Spec houses can be built well and may are. But like McMansions - the dominant philosophy is "most home for the least cost". Those that are not built well - and that's is likely the majority - will result in large, unexpected repair costs for future owners.

McMansions and spec houses usually occupy mutually exclusive developments - which make sense since someone building a custom home doesn't want to be next door to a spec house.

A McMansion is only slightly more likely to avoid the "something is missing" aspect of large modern spec houses. And it's from the same root cause - a lack of craftsmanship and architectural finesse. Where I lived until recently and for over twenty years, there were several houses torn down and replace with McMansions. The one beside me was originally a small (~1200 sq ft) brick ranch like mine. It was replaced by a McMansion. The owner/builder told me directly that she builds "the most home for the least cost". She lives in them for three years and then moves and repeats. The one across the street replaced a very charming stone house in the Tutor style. I was sad to see it go. Its replacement was a house that occupies most of the lot - a 3/4 acre lot - but I do include all the ugly "hard" landscaping as occupying the lot. The lot had looked so large and beautiful with the small stone house. Both McMansion were built by the same builder. Neither had an architect (structure or landscape) involved - and it shows.

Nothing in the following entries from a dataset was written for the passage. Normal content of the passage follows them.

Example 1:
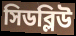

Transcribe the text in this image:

সিডব্লিউ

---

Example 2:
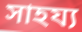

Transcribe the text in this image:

সাহয্য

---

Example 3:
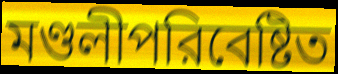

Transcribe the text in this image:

মণ্ডলীপরিবেষ্টিত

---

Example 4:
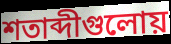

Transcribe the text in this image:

শতাব্দীগুলোয়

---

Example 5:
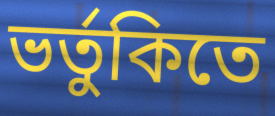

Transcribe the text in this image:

ভর্তুকিতে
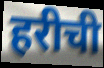
हरीची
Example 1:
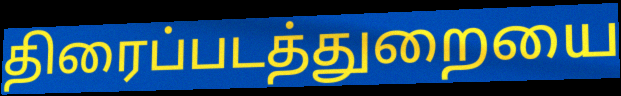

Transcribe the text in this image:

திரைப்படத்துறையை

Another example on my street was truly a head-scratcher. The owners tore down a really nice 3000 sq ft brick house, and replace it with a really ugly 4000 sq ft house of much lower quality design and materials.

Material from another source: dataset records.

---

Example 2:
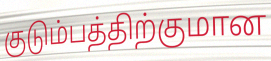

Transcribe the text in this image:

குடும்பத்திற்குமான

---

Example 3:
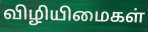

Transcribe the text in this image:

விழியிமைகள்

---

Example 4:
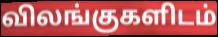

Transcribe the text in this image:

விலங்குகளிடம்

I get that the standard use of "McMansion" does encompass both types of building, but I have long distinguished McMansions as those that are custom-built. If someone else builds and then sell you a house, It’s no kind of mansion – it just a large spec house.

I have little experience with spec developments. I've no reason to venture into such exurb wastelands and thankfully all of my friends share that opinion and don't buy them. I assume they exist here - but they are dozens of miles from the city.

I live in a charming and affordable neighborhood that is a 15 minute drive to downtown (with light rail connections too). The houses were built in several generations from the 1920s to the 1970s. The schools consistently rate among the best in the state. McMansions are exceedingly rare here. Houses are rarely cheap and are of high quality. Lots are small and zoning doesn't allow for much of an increase in footprint. Even if it did, it would make no economic or aesthetic sense to tear one down. It does make sense to fix one up.


I've always considered McMansions to be more of style than an actual building type, usually it has to do with a mismatching of architectural styles, almost within the vein of "what a poor person thinks a rich persons house would have". Some of the diagram like posts on McMansion hell are a good example here is one, https://mcmansionhell.com/post/699110995935805440/a-fine-sel...

Also I think many of what is considered a mcmansion to be mass produced, that is if wikipedia is to be believed.